- _TEXTE FOURNI_
=====
Certes, le fond est constant. Toute l’œuvre fantastique de Kurosawa peut faire figure de variation sur le thème de la culpabilité qu’éprouvent les vivants envers les morts. Si certains sont les amis des animaux, les héros de Kurosawa sont ceux des morts. Dans Rétribution, le cinéaste aborde le fantastique par sa face policière, en confiant à nouveau à son acteur fétiche, Kôji Yakusho, un rôle d’inspecteur (comme dans Cure et Charisma). Si l’on s’en tient aux préliminaires (prologue et exposition), Rétribution est son film le plus proche du cinéma américain : un inspecteur un peu foutraque enquête sur plusieurs meurtres similaires, qui pourraient être l’œuvre d’un serial-killer. Mais, très vite, ces données sont biaisées parce que le policier se croit inexplicablement coupable du premier crime auquel on a assisté. De fait, il trouve des indices troublants, et le meurtrier qu’on a vu de dos lui ressemblait.
Ensuite, il y a la part grotesque/ poétique, inhérente au cinéma de Kurosawa : les victimes sont toutes retrouvées noyées la tête dans une flaque d’eau salée. Puis ces repères tangibles sont peu à peu annulés, car le film est fondé sur le délitement et l’incertitude. Non seulement l’inspecteur se soupçonne lui-même, mais il n’y a pas de serial-killer. Retournement des clichés. D’autre part, il y a le rapport diffracté à la figure féminine, décomposée en deux personnages fragmentaires, dont la fille en rouge, rappel du fantôme de Loft, qui surgit partout sur le chemin du flic troublé.
Cette errance dans la forêt des signes habituels du polar et du film de spectre, soigneusement désorganisée par le cinéaste, qui suit avec des travellings et panoramiques enveloppants les déambulations de son héros somnambulique dans les no man’s land industriels et les décombres portuaires de Tokyo, est une sorte d’état des lieux mélancolique du genre ; le pendant urbain de Loft, qui revisitait à sa manière les archaïsmes campagnards du fantastique nippon d’antan inspiré du kabuki (voir Kaidan de Nakata).
=====
- _Entrées du jeu de données_
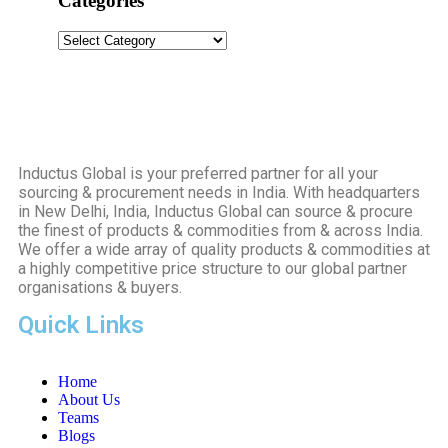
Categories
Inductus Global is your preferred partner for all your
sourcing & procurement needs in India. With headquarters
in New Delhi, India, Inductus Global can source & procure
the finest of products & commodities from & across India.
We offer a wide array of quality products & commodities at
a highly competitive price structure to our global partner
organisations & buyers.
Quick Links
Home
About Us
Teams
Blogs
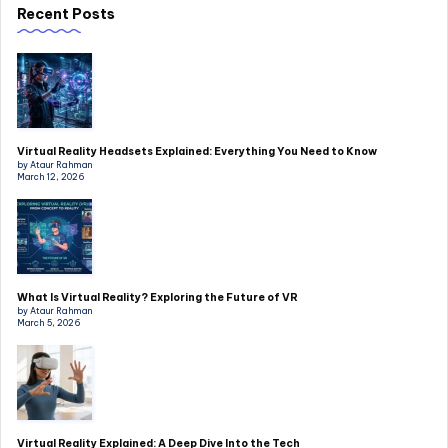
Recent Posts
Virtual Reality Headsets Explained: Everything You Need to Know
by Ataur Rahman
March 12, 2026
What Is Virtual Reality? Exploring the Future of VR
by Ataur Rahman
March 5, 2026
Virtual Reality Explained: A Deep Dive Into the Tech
=====
- _LISTE DES CONSIGNES_
**1)** Reproduisez tel quel le passage du texte fourni qui va de « Cette errance dans » jusqu'à « Kaidan de Nakata). ».
**2)** D'après le texte fourni, dans quel état les victimes sont-elles retrouvées dans Rétribution ?
**3)** Les affirmations suivantes concordent-elles avec le texte fourni ? Répondez par oui ou par non pour chacune, en citant les mots du texte qui tranchent.
(a) Dans Rétribution, Kôji Yakusho tient un rôle d'inspecteur.
(b) Les meurtres sont bien l'œuvre d'un serial-killer.
(c) Le héros déambule parmi les décombres portuaires de Tokyo.

- _LISTE DES RÉPONSES_
**1)**
Cette errance dans la forêt des signes habituels du polar et du film de spectre, soigneusement désorganisée par le cinéaste, qui suit avec des travellings et panoramiques enveloppants les déambulations de son héros somnambulique dans les no man’s land industriels et les décombres portuaires de Tokyo, est une sorte d’état des lieux mélancolique du genre ; le pendant urbain de Loft, qui revisitait à sa manière les archaïsmes campagnards du fantastique nippon d’antan inspiré du kabuki (voir Kaidan de Nakata).

**2)** Elles sont toutes retrouvées noyées, la tête dans une flaque d'eau salée.

**3)**
(a) Oui : « en confiant à nouveau à son acteur fétiche, Kôji Yakusho, un rôle d’inspecteur ».
(b) Non : « il n’y a pas de serial-killer ».
(c) Oui : « les déambulations de son héros somnambulique dans les no man’s land industriels et les décombres portuaires de Tokyo ».